Nonlinear evolution of unstable solar inertial modes: The case of viscous modes on a differentially rotating sphere

TL;DR

This study investigates the nonlinear evolution of a specific solar inertial mode caused by shear instability, revealing a supercritical bifurcation and amplitude scaling consistent with solar observations.

Contribution

It provides a detailed numerical and theoretical analysis of the nonlinear saturation of the m=1 inertial mode on a differentially rotating sphere, including amplitude scaling and bifurcation characteristics.

Findings

The mode undergoes a supercritical Hopf bifurcation.

Saturated amplitude scales as the square root of the linear growth rate.
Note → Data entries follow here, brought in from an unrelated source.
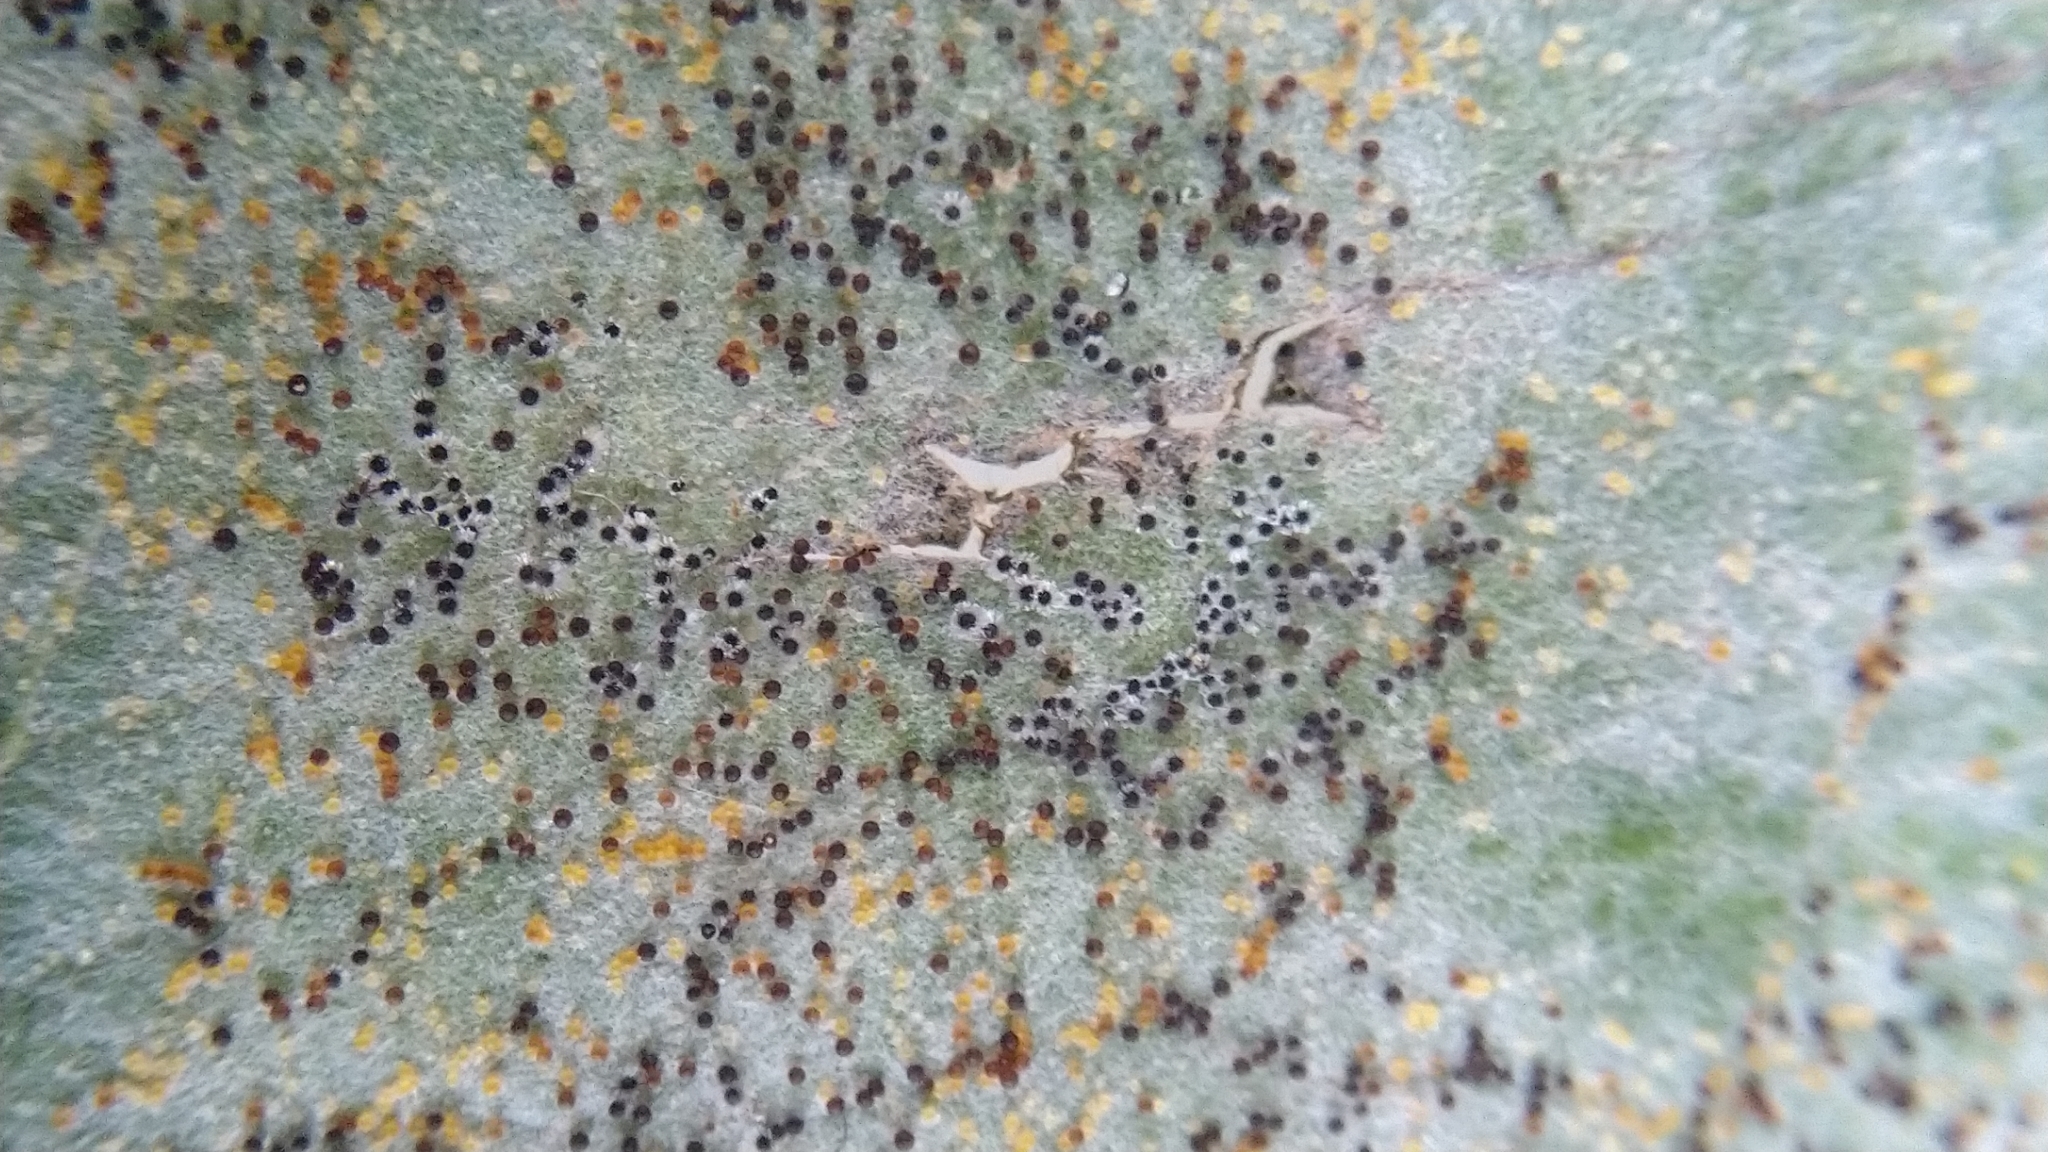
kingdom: Fungi
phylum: Ascomycota
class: Leotiomycetes
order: Helotiales
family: Erysiphaceae
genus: Erysiphe
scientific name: Erysiphe capreae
Saturation velocity reaches 28 m/s, comparable to solar data.

Abstract

On the Sun, the inertial mode with the largest observed amplitude (rms velocity exceeding $10$ m/s) is the high-latitude mode with longitudinal wavenumber $m=1$. In two dimensions, on the sphere, linear theory predicts that this mode is unstable due to a shear instability associated with latitudinal differential rotation (fast equator, slower polar regions). We investigate the evolution of this instability numerically and theoretically. The nonlinear vorticity equation is solved using direct numerical simulations in the time domain. The only control parameter is the Ekman number $E$. For $10^{-3}\lesssim E< E_c \approx 1.5\times10^{-3}$, only the high-latitude $m=1$ mode is unstable. We extract its saturation amplitude as a function of $E$ and compare the results with predictions from two perturbative approaches in nonlinear stability theory. The simulations reveal a supercritical Hopf bifurcation. Near onset, the mode amplitude is well described by the Landau equation $d|A|/dt=\sigma_I |A|+\beta_I |A|^3$, with a positive linear growth rate $\sigma_I$ and a negative nonlinear coefficient $\beta_I$. The coefficient $\beta_I$ depends weakly on $E$, implying that the saturated amplitude scales approximately as $|A|\propto\sigma_I^{1/2}$. The equilibrium mode contains the $m=1$ fundamental and harmonics $m=2$ and $m=3$, whose amplitudes scale as $\sigma_I^{m/2}$. Saturation results from Reynolds stresses that smooth the latitudinal differential rotation. For $E=4\times10^{-4}$, consistent with solar-like turbulent viscosity, the saturated velocity reaches $28$ m/s, comparable to solar observations. These results should be interpreted cautiously, since in three dimensions the instability is baroclinic and involves different physics.